Here is a slightly different way to do this: the cohomology of $G(k,n)$ is generated by the Chern classes $c_1,\ldots,c_k$ of the universal bundle $\gamma (k,n)$ and the Chern classes $c'_1,\ldots,c'_{n-k}$ of the universal quotient bundle, subject to one relation,

$$(1+c_1+\cdots +c_k)(1+c_1'+\cdots +c'_{n-k})=1.$$

Using this we can express $c'_i$'s in terrms of $c_i$'s or vice versa.

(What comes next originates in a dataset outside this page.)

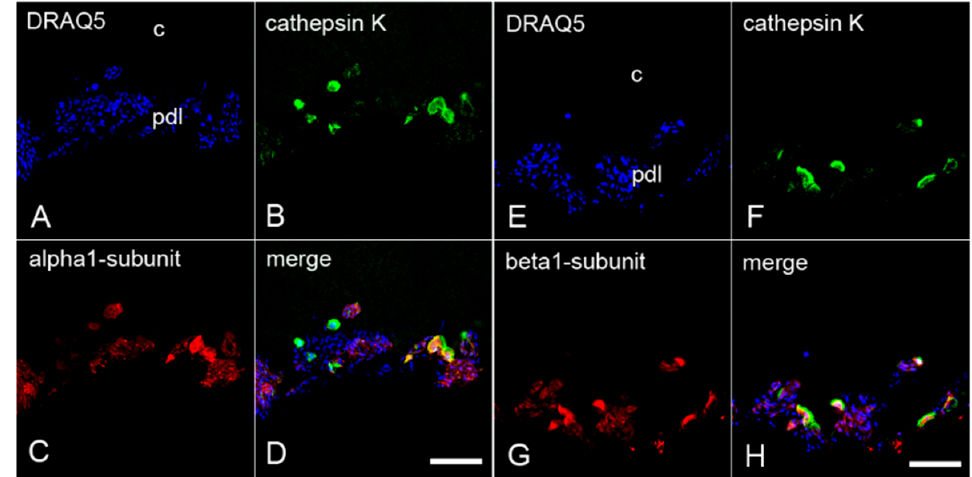
Figure 5. Colocalization of the α 1 - and β 1 -subunits of sGC with cathepsin K in cementoclasts of inflamed human periodontium: sections of a representative molar with adherent clinically inflamed periodontium were stained with DRAQ5 ( A , E ) and incubated with antibodies for cathepsin K ( B , F ), α 1 -subunit ( C ), and β 1 -subunit ( G ) of sGC. Colocalization of cathepsin K with the α 1 -subunit ( D ) and β 1 -subunit ( H ) in cementoclasts is depicted in the merged images. c = cementum, and pdl = periodontal ligament. Scale bar = 100 µm ( D , H ).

Now if we embed $G(k_1,n_1)\times G(k_2,n_2)$ in $G(k,n)$ as above $\gamma(k,n)$ restricts to $p^*_1(\gamma(k_1,n_1))\oplus p^*_2(\gamma(k_2,n_2))$ where $p_1$ and $p_2$ are the projections to the first, respectively, second factor. This allows one to compute the cohomology map $H^*(G(k,n))\to H^*(G(k_1,n_1)\times G(k_2,n_2))$ induced by the embedding, and hence also the homology map in the opposite direction. This gives an explicit way of calculating the image of the fundamental class modulo the values of the Chern classes on the Schubert cells.

(If necessary I can add more details.)